• [Assigned task]: Please show every line in the records below that contains the word "website", copying each line in full. Case counts.

• [Dataset entries]:
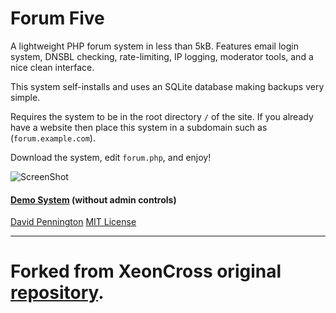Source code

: # Forum Five

A lightweight PHP forum system in less than 5kB. Features email login system, DNSBL checking, rate-limiting, IP logging, moderator tools, and a nice clean interface.

This system self-installs and uses an SQLite database making backups very simple.

Requires the system to be in the root directory `/` of the site. If you already have a website then place this system in a subdomain such as (`forum.example.com`).

Download the system, edit `forum.php`, and enjoy!

![ScreenShot](http://i.imgur.com/jMxc8.png)

#### [Demo System](http://talk.davidpennington.me/) (without admin controls)

[David Pennington](http://davidpennington.me)
[MIT License](http://david.mit-license.org/)

* * *

# Forked from XeonCross original [repository](https://github.com/Xeoncross/forumfive).
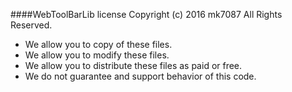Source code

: ####WebToolBarLib license
Copyright (c) 2016 mk7087 All Rights Reserved.  

- We allow you to copy of these files.
- We allow you to modify these files.
- We allow you to distribute these files as paid or free.
- We do not guarantee and support behavior of this code.
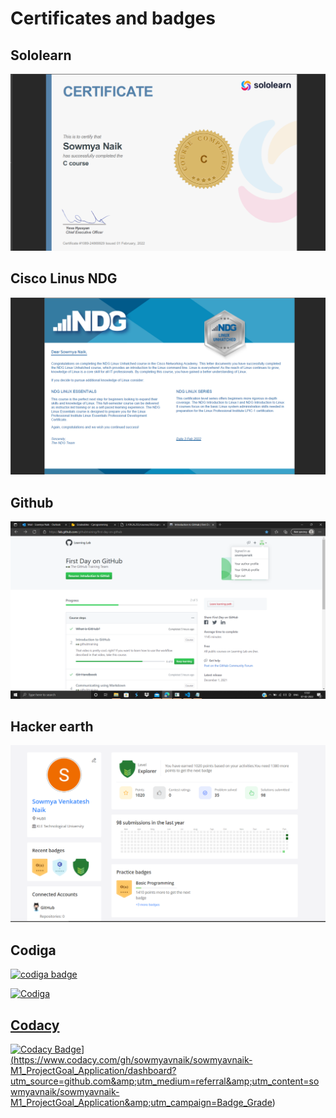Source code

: # Certificates and badges
 ## Sololearn
  ![Sololearn](https://github.com/sowmyavnaik/sowmyavnaik-M1_ProjectGoal_Application/blob/main/0_Certificates/Sololearn.png)

 ## Cisco Linus NDG 
  ![linux_NDG](https://github.com/sowmyavnaik/sowmyavnaik-M1_ProjectGoal_Application/blob/main/0_Certificates/LinuxNDG.png)

 ## Github
  ![Github_learn](https://github.com/sowmyavnaik/sowmyavnaik-M1_ProjectGoal_Application/blob/main/0_Certificates/Github.png)

 ## Hacker earth
  ![Hacker_earth](https://github.com/sowmyavnaik/sowmyavnaik-M1_ProjectGoal_Application/blob/main/0_Certificates/Hackerearth.png)

 ## Codiga
  <a href="https://app.codiga.io/public/user/github/sowmyavnaik">
   <img src="https://api.codiga.io/public/badge/user/github/sowmyavnaik?style=light" alt="codiga badge" />

   ![Codiga](https://api.codiga.io/project/31018/status/svg)


 ## Codacy
  ![Codacy Badge](https://app.codacy.com/project/badge/Grade/9ddc8368d3e843208bafec13dfec4147)](https://www.codacy.com/gh/sowmyavnaik/sowmyavnaik-M1_ProjectGoal_Application/dashboard?utm_source=github.com&amp;utm_medium=referral&amp;utm_content=sowmyavnaik/sowmyavnaik-M1_ProjectGoal_Application&amp;utm_campaign=Badge_Grade)
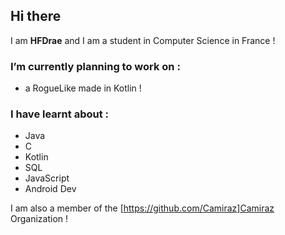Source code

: ## Hi there
I am **HFDrae** and I am a student in Computer Science in France !

<!--
**HFDrae/HFDrae** is a ✨ _special_ ✨ repository because its `README.md` (this file) appears on your GitHub profile. -->

### I’m currently planning to work on :
- a RogueLike made in Kotlin !

### I have learnt about :
- Java
- C
- Kotlin
- SQL
- JavaScript
- Android Dev

I am also a member of the [https://github.com/Camiraz]Camiraz Organization !
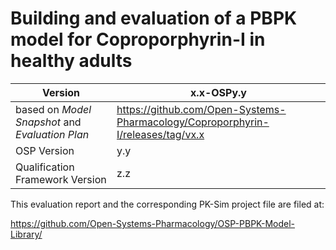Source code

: # Building and evaluation of a PBPK model for Coproporphyrin-I in healthy adults





| Version                                         | x.x-OSPy.y                                                   |
| ----------------------------------------------- | ------------------------------------------------------------ |
| based on *Model Snapshot* and *Evaluation Plan* | https://github.com/Open-Systems-Pharmacology/Coproporphyrin-I/releases/tag/vx.x |
| OSP Version                                     | y.y                                                          |
| Qualification Framework Version                 | z.z                                                          |





This evaluation report and the corresponding PK-Sim project file are filed at:

https://github.com/Open-Systems-Pharmacology/OSP-PBPK-Model-Library/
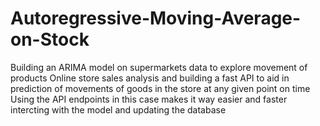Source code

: # Autoregressive-Moving-Average-on-Stock
Building an ARIMA model on supermarkets data to explore movement of products
Online store sales analysis and building a fast API to aid in prediction of movements of goods in the store at any given point on time
Using the API endpoints in this case makes it way easier and faster intercting with the model and updating the database

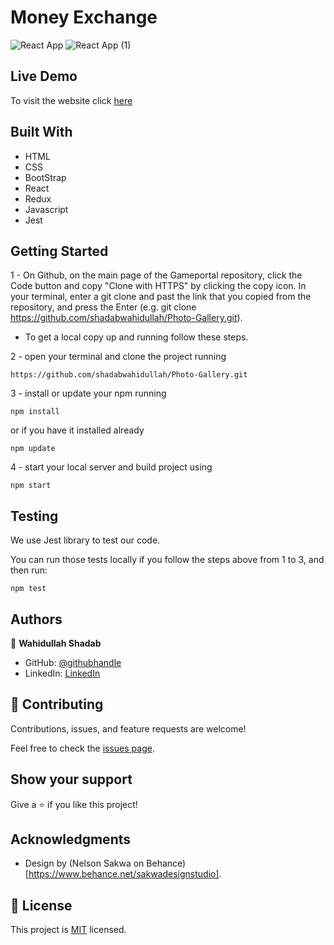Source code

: # Money Exchange


![React App](https://user-images.githubusercontent.com/51750930/143529384-6a5b4f46-162a-4b3a-8567-8df33544cece.png)
![React App (1)](https://user-images.githubusercontent.com/51750930/143529380-64338655-66b2-4b8c-a1ff-3357600c97f8.png)

## Live Demo

To visit the website click [here](https://confident-euclid-f84f76.netlify.app/)

## Built With

- HTML 
- CSS
- BootStrap
- React
- Redux
- Javascript
- Jest


## Getting Started

1 - On Github, on the main page of the Gameportal repository, click the Code button and copy "Clone with HTTPS" by clicking the copy icon.
In your terminal, enter a git clone and past the link that you copied from the repository, and press the   Enter
(e.g. git clone https://github.com/shadabwahidullah/Photo-Gallery.git).

* To get a local copy up and running follow these steps.

2 - open your terminal and clone the project running 

`https://github.com/shadabwahidullah/Photo-Gallery.git`

3 - install or update your npm running

`npm install` 

or if you have it installed already 

`npm update`

4 - start your local server and build project using

`npm start`

## Testing

We use Jest library to test our code.

You can run those tests locally if you follow the steps above from 1 to 3, and then run:

`npm test`

## Authors

👤 **Wahidullah Shadab**

- GitHub: [@githubhandle](https://github.com/shadabwahidullah)
- LinkedIn: [LinkedIn](https://www.linkedin.com/in/wahidullah-shadab-2712031a3)


## 🤝 Contributing

Contributions, issues, and feature requests are welcome!

Feel free to check the [issues page](../../issues/).

## Show your support

Give a ⭐️ if you like this project!

## Acknowledgments

- Design by (Nelson Sakwa on Behance)[https://www.behance.net/sakwadesignstudio].


## 📝 License

This project is [MIT](./MIT.md) licensed.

• [Task result]:
Requires the system to be in the root directory `/` of the site. If you already have a website then place this system in a subdomain such as (`forum.example.com`).
To visit the website click [here](https://confident-euclid-f84f76.netlify.app/)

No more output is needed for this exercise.